Written By bombomtox on Saturday, November 24 | 5:00 PM





Interesting, but uncomfortable

I've developed an eye problem that makes reading difficult, and it's set me off wondering about the mechanics of handling books.  As I labour to make out words which look to me (and me alone) as if they have been produced on a printer running low on ink, I can’t help but admire the generations who slaved over early texts in dimly-lit libraries, devoured Dickens by candlelight, or even coped with early postwar paperbacks in the glow of a 40 watt bulb.
Reading is not just an ocular occupation, though.  It takes a lot of muscular co ordination in the hands, arms, back and neck. It requires a reasonable ability to balance. Am I the only person who has reached an advanced age without finding a really comfortable way of reading in bed?
One way of doing it
and another











Reading on a high-speed train is hard enough, but can you imagine succeeding in an unlit horse-drawn carriage, bumping across ruts in the road?  And What must it have been like for eighteenth and nineteenth century ladies, perched on hard settees with closely-printed books?


How did they do it?


 Perhaps I should risk a confession here.  I have never dared say this before - and for an author it may be a fatal revelation - but what the heck. Here it is:
Though I have always loved stories and research, and adore books and manuscripts as objects, even when my eyes were working properly, I never much liked reading as a physical occupation. For me, it has always been a rather uncomfortable means to an end.
When children tell me they don't like reading, I encourage then to persevere, and wax lyrical about how books will open doors for them (which is true) but secretly I sympathise.  I have never cracked how and where to sit. Does anyone else find some books just difficult to hold? No wonder the gentlemen's clubs of yesteryear commissioned all sorts of reading stands to attach to those wonderful winged armchairs. a friend of mine reads in the bath.  I'm too shy to ask to see how she does it.  my books just get wet.

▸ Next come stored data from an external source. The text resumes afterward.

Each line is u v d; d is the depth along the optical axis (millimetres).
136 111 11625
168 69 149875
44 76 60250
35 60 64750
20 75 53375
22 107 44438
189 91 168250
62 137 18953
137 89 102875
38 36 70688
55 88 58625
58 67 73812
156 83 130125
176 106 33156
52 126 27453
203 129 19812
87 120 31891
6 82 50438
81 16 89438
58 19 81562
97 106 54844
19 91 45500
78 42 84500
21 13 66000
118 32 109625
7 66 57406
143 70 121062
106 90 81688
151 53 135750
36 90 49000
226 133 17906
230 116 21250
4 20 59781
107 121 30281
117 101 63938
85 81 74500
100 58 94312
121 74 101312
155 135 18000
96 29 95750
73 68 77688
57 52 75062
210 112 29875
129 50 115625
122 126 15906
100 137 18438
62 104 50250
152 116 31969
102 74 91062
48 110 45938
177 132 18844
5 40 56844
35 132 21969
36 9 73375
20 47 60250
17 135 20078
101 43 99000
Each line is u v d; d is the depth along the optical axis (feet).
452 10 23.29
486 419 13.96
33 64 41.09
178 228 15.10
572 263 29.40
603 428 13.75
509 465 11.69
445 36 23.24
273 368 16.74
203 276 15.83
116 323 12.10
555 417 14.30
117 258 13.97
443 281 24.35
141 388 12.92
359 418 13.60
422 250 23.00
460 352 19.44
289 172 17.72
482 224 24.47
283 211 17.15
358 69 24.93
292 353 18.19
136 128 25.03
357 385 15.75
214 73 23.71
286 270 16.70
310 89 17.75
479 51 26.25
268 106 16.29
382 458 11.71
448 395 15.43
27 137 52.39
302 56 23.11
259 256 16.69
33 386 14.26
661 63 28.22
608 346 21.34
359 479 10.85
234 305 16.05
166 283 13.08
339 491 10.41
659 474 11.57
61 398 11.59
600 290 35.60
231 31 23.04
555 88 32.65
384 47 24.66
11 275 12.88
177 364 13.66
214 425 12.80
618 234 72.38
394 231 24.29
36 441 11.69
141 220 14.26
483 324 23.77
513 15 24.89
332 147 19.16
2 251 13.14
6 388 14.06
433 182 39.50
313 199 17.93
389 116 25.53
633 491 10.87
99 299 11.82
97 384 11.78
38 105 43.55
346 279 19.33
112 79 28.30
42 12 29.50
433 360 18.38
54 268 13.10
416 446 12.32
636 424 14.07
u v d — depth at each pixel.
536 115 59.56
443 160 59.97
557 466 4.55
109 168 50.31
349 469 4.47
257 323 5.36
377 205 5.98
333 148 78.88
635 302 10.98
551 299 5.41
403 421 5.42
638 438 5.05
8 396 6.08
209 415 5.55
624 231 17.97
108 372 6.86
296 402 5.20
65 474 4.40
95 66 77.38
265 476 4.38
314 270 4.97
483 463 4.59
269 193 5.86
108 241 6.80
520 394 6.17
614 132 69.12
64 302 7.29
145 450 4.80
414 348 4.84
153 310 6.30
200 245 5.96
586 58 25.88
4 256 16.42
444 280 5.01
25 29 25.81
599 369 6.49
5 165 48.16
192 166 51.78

It's not just the fatal mix of fat books and small hands. These days paper-saving narrow margins and tight gutters can make it a struggle to catch the beginnings and ends of lines. Bindings can be too tight, or too cheap and weak.  A couple of months ago I was sent a brand new book by an author I was to interview at a festival.  As soon as I opened it, all the pages fell onto the floor.  A few days later, I was looking at a 300 year-old text almost as tightly sewn and robust as the day it was bound.
St  Jerome doesn't seem to be having much fun
Alas, I may be reading less in future. It's simply not much fun any more. But I'm lucky to have my eye trouble now.  There have never been more electronic and mechanical aids to reading (and writing), not to mention the glory of audiobooks (and here I must recommend Dan Stevens' wonderful reading of My Dear I Wanted to Tell You, by History Girl Louisa Young ). Even if my sight doesn't improve, thanks to modern science it will be a while before I can't read at all, and that may never happen. In the meantime, does anyone out there know of studies of how people read in the past: of where and how they sat, how/whether they held or balanced their books, of reading machines, and so on?  Did anyone grumble about the sheer physical awkwardness of reading?  Or is it just me? I would love to know.